TO DO - Can you express the material below as a JSON list of strings, one string per line, with blank lines and the pictures left out?

RECORDS PROVIDED -
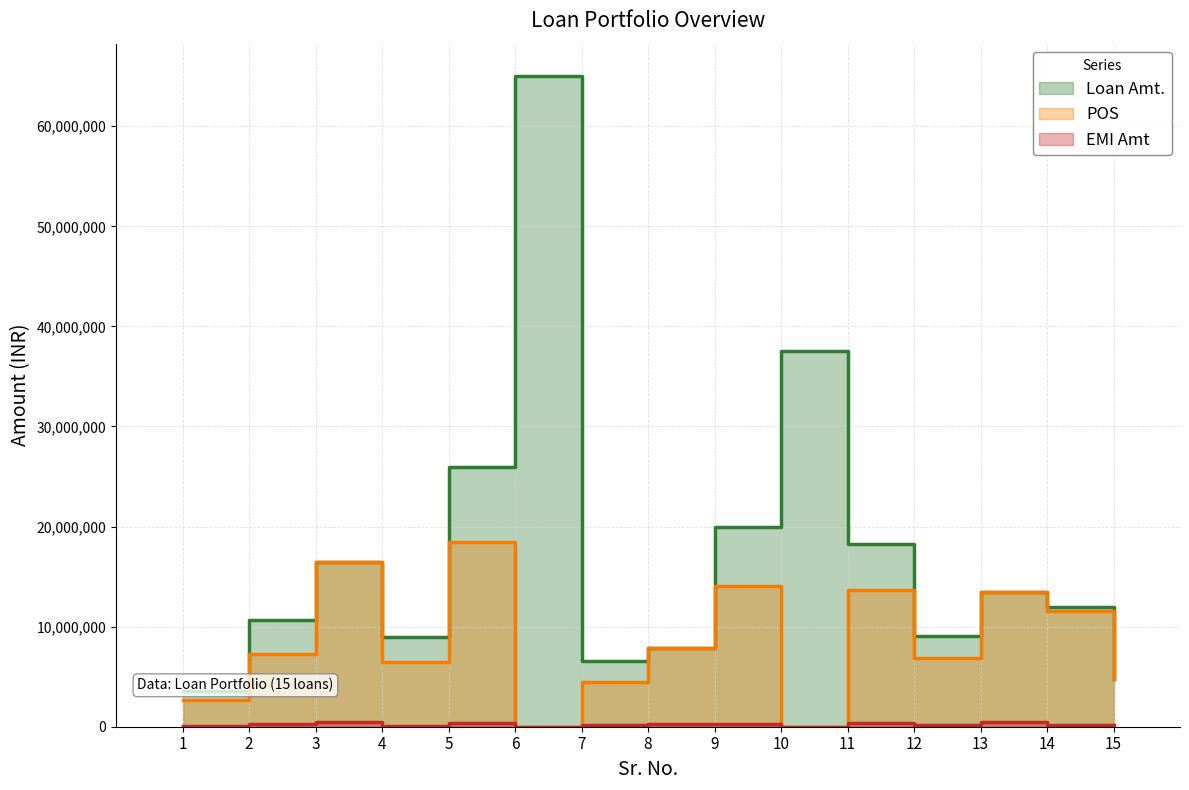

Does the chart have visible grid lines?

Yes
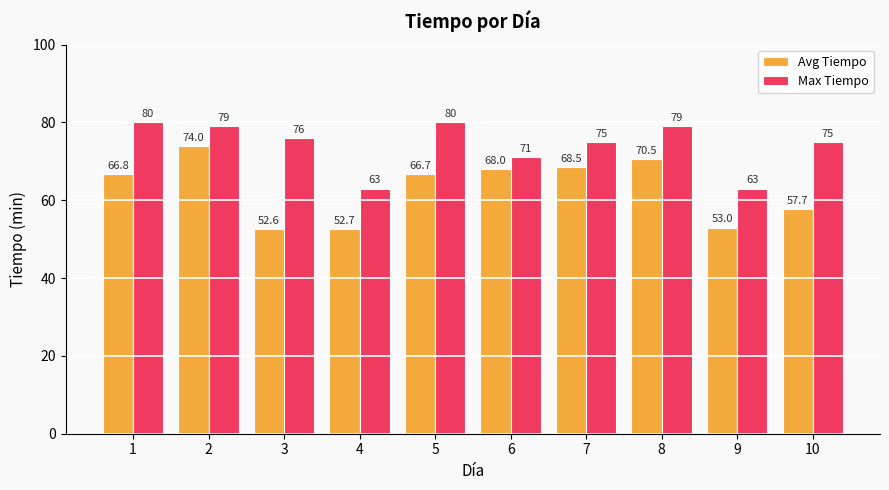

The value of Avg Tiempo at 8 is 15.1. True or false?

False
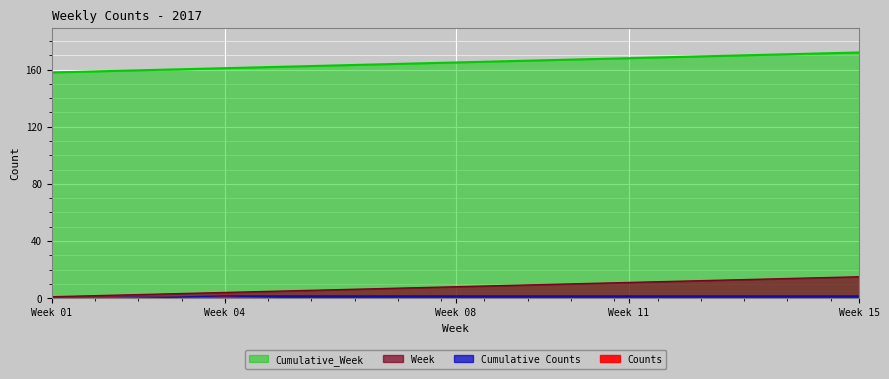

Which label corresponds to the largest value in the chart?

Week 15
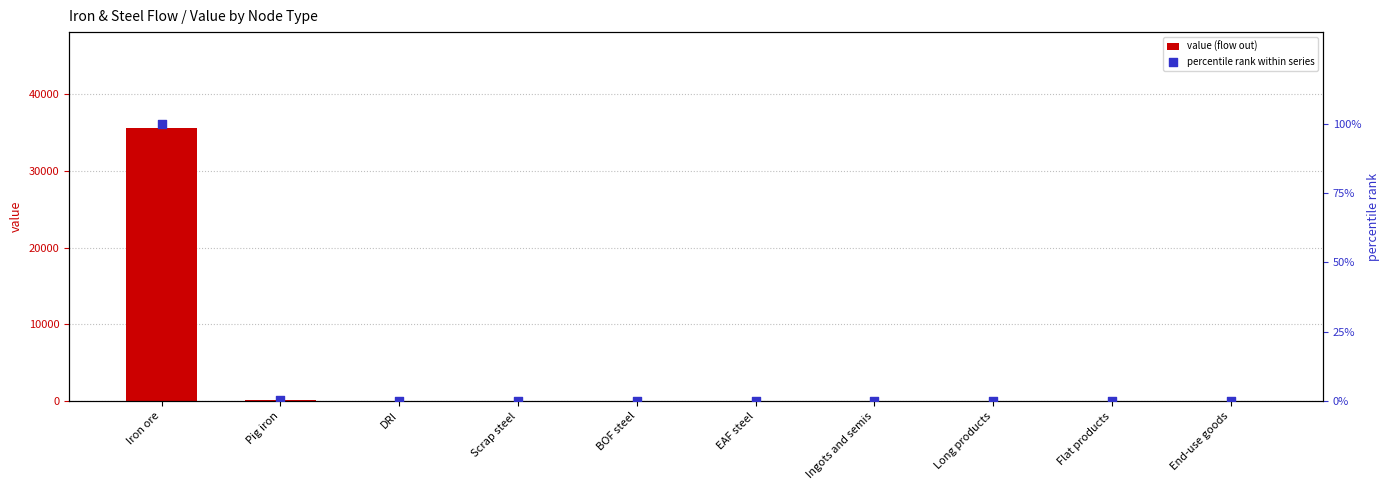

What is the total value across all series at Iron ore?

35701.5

EXERCISE OUTPUT -
[
  "Does the chart have visible grid lines?",
  "Yes",
  "The value of Avg Tiempo at 8 is 15.1. True or false?",
  "False",
  "Which label corresponds to the largest value in the chart?",
  "Week 15",
  "What is the total value across all series at Iron ore?",
  "35701.5"
]